Photo courtesy of djeyewater.
Research has shown that the best indicator of future reading success isn’t naming letters, or learning to print one’s name (though both are important tasks) but phonological awareness.
This ability begins developing early, and is completely auditory and oral, meaning it is independent of print. It has to do with hearing and manipulating the parts and individual sounds in words. More simply put, it’s “playing with words”.
You may already be doing it with your child and not even realize it! Check out some of these suggestions for more ideas for playing with words!
- Story time is rhyme time. Read rhyming books, poems, and nursery rhymes. Once your child becomes familiar with them, pause before rhyming words to allow your child to fill in the missing word.
- Go for silly talk. Use nonsense rhyming words in a sentence and see if your child can understand what you mean. (“Will you throw this wrapper in the bashcan?”)
- Can you find the rhyme? Pick a word and come up with rhyming words together. Remember that because phonemic awareness is a task of sounds, nonsense words are completely OK. You can even make it a riddle. (“I’m thinking of a word that rhymes with hat. Do you know what it is?)
- Motion for matches. Say a pair of words and have your child clap/jump/blow a whistle/etc. whenever the pair rhymes. Really play up the fact that you’re trying to trick them with pairs that don’t rhyme. You can simply say the words, or use sets of picture cards made specifically for rhyming tasks to give the children a visual cue along with the spoken word.

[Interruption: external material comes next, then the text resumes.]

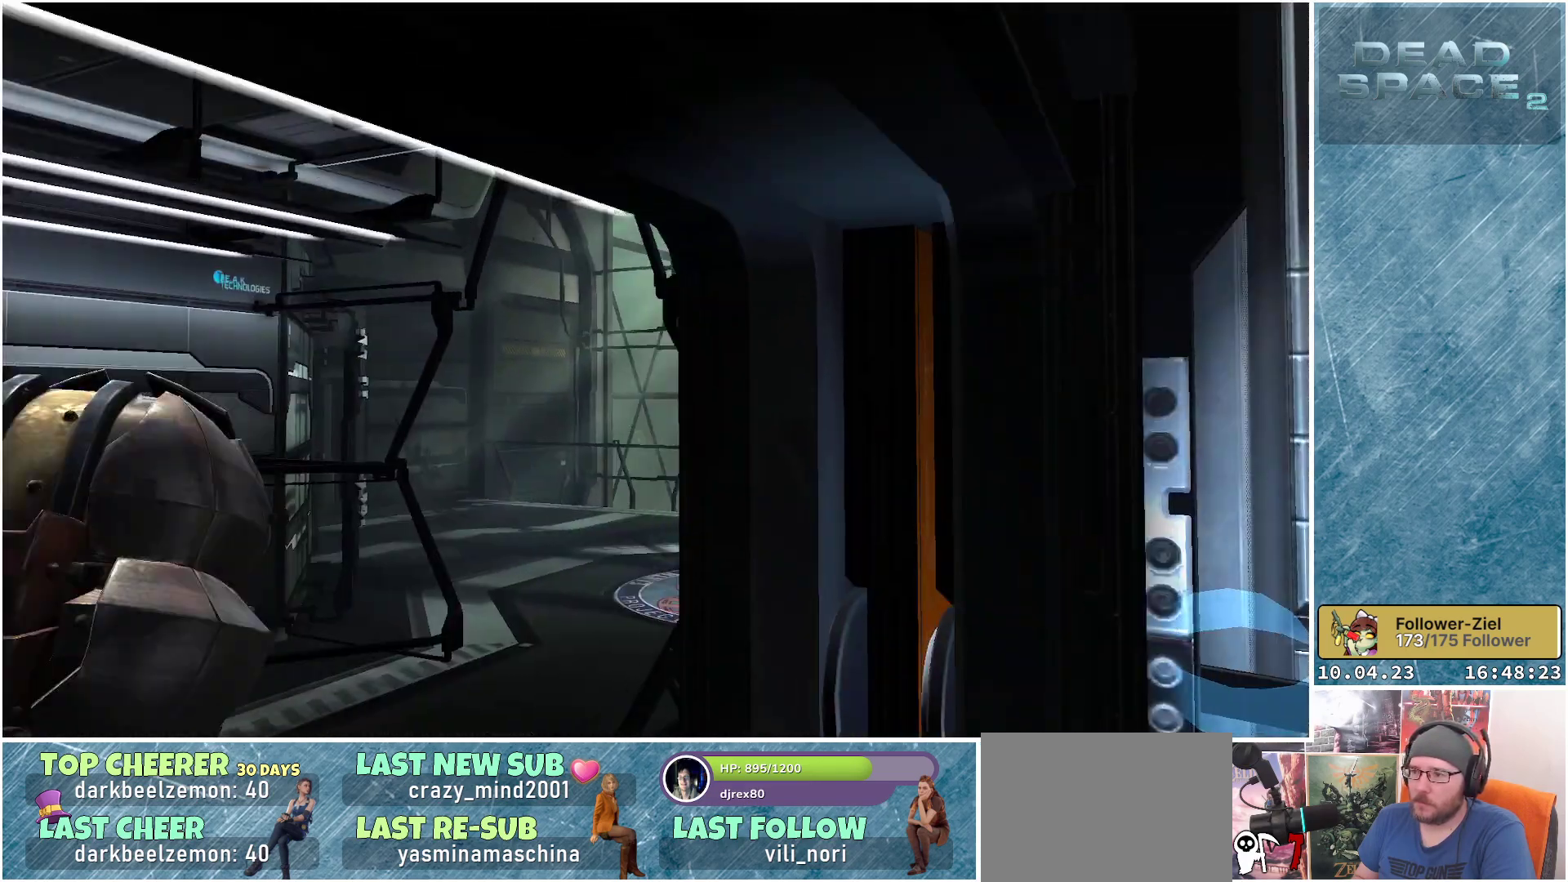
{"buttons": [], "left_stick": "up-left", "right_stick": "down-right", "events": [[67, "right_stick", "down-right"]]}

- Same starting sounds. Talk about beginning sounds, such as the beginning sound in a child’s name, and come up with other words that have the same beginning sound.
- Solve the word mystery. Say a word, separating the syllables as “clues” and ask what your “mystery word” was. Beginning with compound words for this task is usually easiest. (cow+boy=cowboy) Then move on to individual syllables (jack+et=jacket), and finally to individual sounds (/s/+/a/+/d/=sad).
- Surround sound.Immerse your children in language sounds. Sing silly songs and fingerplays using rhyme and alliteration (search this blog to find some great examples). Make your own rhymes together, create songs to sing about daily tasks, and use alliterations to name your creations (“This is my super silly spaceship to the stars!”).
Learning the letters of the alphabet and being surrounded by print, are important facets of reading readiness, but ultimately, the task of reading comes down to the ability to recognize and manipulate sounds. The written symbols of print are meaningless until their sounds are understood. So have some fun with the children you teach and love, and start playing with sounds!